American, born 1970
In narrative photographs, Amy Stein captures uncommon views of life that explore the complex and often ambiguous relationship between individuals and their environment.
Informed by actual newspaper accounts and oral histories, Domesticated explores the complex and paradoxical relationships that form between people and wild animals as urban sprawl increasingly spills into space previously only inhabited by wildlife. The behavior of each are modified in these encounters and a new natural history is created. As Stein states in her artist statement, “We at once seek connection with the mystery and freedom of the natural world, yet we continually strive to tame the wild around us and compulsively control the wild within our own nature.”
Halloween in Harlem, inspired by Helen Levitt’s portraits of children, shows the make-believe of childhood played out against the bustling and gritty New York neighborhood of Harlem. As the children live in their fantasy worlds, taking part in familiar rituals that define growing up in America, they play the parts of superheroes and animals; vibrant and colorful costumes contrast with the gray rectilinearity of the city.
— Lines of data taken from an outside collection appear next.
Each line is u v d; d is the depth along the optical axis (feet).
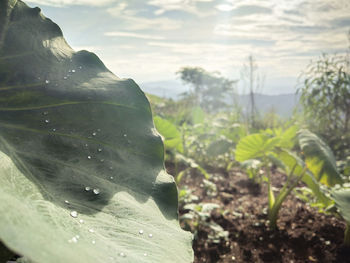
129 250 2.08
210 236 10.12
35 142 2.82
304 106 24.23
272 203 11.32
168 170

Along busy avenues and graffiti-covered streets, they frolic and collect candy from the many liquor marts, dollar stores, and check cashing places.
In 2006, Stein was a winner of the Saatchi Gallery/Guardian Prize for her Domesticated series. In 2007, she was named one of the top fifteen emerging photographers in the world by American Photo magazine. She won the Critical Mass Book Award, as well as Best Photography Book honors at the New York Photo Awards for her monograph, Domesticated, published in 2008 by Photolucida. Her work has been acquired by many private and public collections including the Museum of Contemporary Photography in Chicago, the Nevada Museum of Art, George Eastman House, the San Jose Museum of Art, and the Philadelphia Museum of Art. Stein was raised in Washington, DC, and Karachi, Pakistan. Currently, she lives in Los Angeles and teaches photography at Cal State Long Beach.